● **What this task involves**
Make an exact copy of all the entries, but do not reproduce the pictures.
________
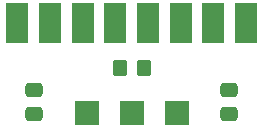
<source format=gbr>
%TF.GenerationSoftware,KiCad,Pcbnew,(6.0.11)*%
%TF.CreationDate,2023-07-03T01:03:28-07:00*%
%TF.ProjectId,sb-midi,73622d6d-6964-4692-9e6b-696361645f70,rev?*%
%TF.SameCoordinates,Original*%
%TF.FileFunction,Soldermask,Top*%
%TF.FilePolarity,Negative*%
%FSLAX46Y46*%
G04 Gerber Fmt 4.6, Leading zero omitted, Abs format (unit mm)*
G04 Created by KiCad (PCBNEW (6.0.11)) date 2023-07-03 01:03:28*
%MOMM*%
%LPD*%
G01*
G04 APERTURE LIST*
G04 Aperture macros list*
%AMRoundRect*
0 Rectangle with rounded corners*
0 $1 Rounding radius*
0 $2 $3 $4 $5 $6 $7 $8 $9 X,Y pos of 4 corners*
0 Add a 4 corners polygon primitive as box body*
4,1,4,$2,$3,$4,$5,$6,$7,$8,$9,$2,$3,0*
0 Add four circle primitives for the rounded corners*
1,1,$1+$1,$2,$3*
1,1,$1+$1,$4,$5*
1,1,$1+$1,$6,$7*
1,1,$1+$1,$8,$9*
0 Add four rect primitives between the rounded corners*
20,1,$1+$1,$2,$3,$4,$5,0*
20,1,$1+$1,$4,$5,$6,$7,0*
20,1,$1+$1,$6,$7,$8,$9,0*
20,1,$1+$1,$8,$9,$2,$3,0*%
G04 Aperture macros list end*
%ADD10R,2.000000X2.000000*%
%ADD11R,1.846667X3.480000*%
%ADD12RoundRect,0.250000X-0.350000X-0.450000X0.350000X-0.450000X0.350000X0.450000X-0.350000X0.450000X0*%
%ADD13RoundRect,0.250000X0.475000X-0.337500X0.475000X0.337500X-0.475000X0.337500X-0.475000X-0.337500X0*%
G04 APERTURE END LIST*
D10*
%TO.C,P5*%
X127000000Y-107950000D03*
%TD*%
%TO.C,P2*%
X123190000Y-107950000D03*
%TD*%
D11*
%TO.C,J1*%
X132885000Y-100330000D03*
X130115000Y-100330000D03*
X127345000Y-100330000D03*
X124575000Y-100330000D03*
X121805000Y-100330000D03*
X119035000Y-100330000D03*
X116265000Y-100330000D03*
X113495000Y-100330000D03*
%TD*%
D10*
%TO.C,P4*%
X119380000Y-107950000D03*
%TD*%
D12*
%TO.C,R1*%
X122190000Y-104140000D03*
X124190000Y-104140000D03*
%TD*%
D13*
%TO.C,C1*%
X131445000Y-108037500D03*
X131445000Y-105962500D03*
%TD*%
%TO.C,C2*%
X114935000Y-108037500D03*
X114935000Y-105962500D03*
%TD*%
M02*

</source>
________
● **Answer section**
<source format=gbr>
%TF.GenerationSoftware,KiCad,Pcbnew,(6.0.11)*%
%TF.CreationDate,2023-07-03T01:03:28-07:00*%
%TF.ProjectId,sb-midi,73622d6d-6964-4692-9e6b-696361645f70,rev?*%
%TF.SameCoordinates,Original*%
%TF.FileFunction,Soldermask,Top*%
%TF.FilePolarity,Negative*%
%FSLAX46Y46*%
G04 Gerber Fmt 4.6, Leading zero omitted, Abs format (unit mm)*
G04 Created by KiCad (PCBNEW (6.0.11)) date 2023-07-03 01:03:28*
%MOMM*%
%LPD*%
G01*
G04 APERTURE LIST*
G04 Aperture macros list*
%AMRoundRect*
0 Rectangle with rounded corners*
0 $1 Rounding radius*
0 $2 $3 $4 $5 $6 $7 $8 $9 X,Y pos of 4 corners*
0 Add a 4 corners polygon primitive as box body*
4,1,4,$2,$3,$4,$5,$6,$7,$8,$9,$2,$3,0*
0 Add four circle primitives for the rounded corners*
1,1,$1+$1,$2,$3*
1,1,$1+$1,$4,$5*
1,1,$1+$1,$6,$7*
1,1,$1+$1,$8,$9*
0 Add four rect primitives between the rounded corners*
20,1,$1+$1,$2,$3,$4,$5,0*
20,1,$1+$1,$4,$5,$6,$7,0*
20,1,$1+$1,$6,$7,$8,$9,0*
20,1,$1+$1,$8,$9,$2,$3,0*%
G04 Aperture macros list end*
%ADD10R,2.000000X2.000000*%
%ADD11R,1.846667X3.480000*%
%ADD12RoundRect,0.250000X-0.350000X-0.450000X0.350000X-0.450000X0.350000X0.450000X-0.350000X0.450000X0*%
%ADD13RoundRect,0.250000X0.475000X-0.337500X0.475000X0.337500X-0.475000X0.337500X-0.475000X-0.337500X0*%
G04 APERTURE END LIST*
D10*
%TO.C,P5*%
X127000000Y-107950000D03*
%TD*%
%TO.C,P2*%
X123190000Y-107950000D03*
%TD*%
D11*
%TO.C,J1*%
X132885000Y-100330000D03*
X130115000Y-100330000D03*
X127345000Y-100330000D03*
X124575000Y-100330000D03*
X121805000Y-100330000D03*
X119035000Y-100330000D03*
X116265000Y-100330000D03*
X113495000Y-100330000D03*
%TD*%
D10*
%TO.C,P4*%
X119380000Y-107950000D03*
%TD*%
D12*
%TO.C,R1*%
X122190000Y-104140000D03*
X124190000Y-104140000D03*
%TD*%
D13*
%TO.C,C1*%
X131445000Y-108037500D03*
X131445000Y-105962500D03*
%TD*%
%TO.C,C2*%
X114935000Y-108037500D03*
X114935000Y-105962500D03*
%TD*%
M02*

</source>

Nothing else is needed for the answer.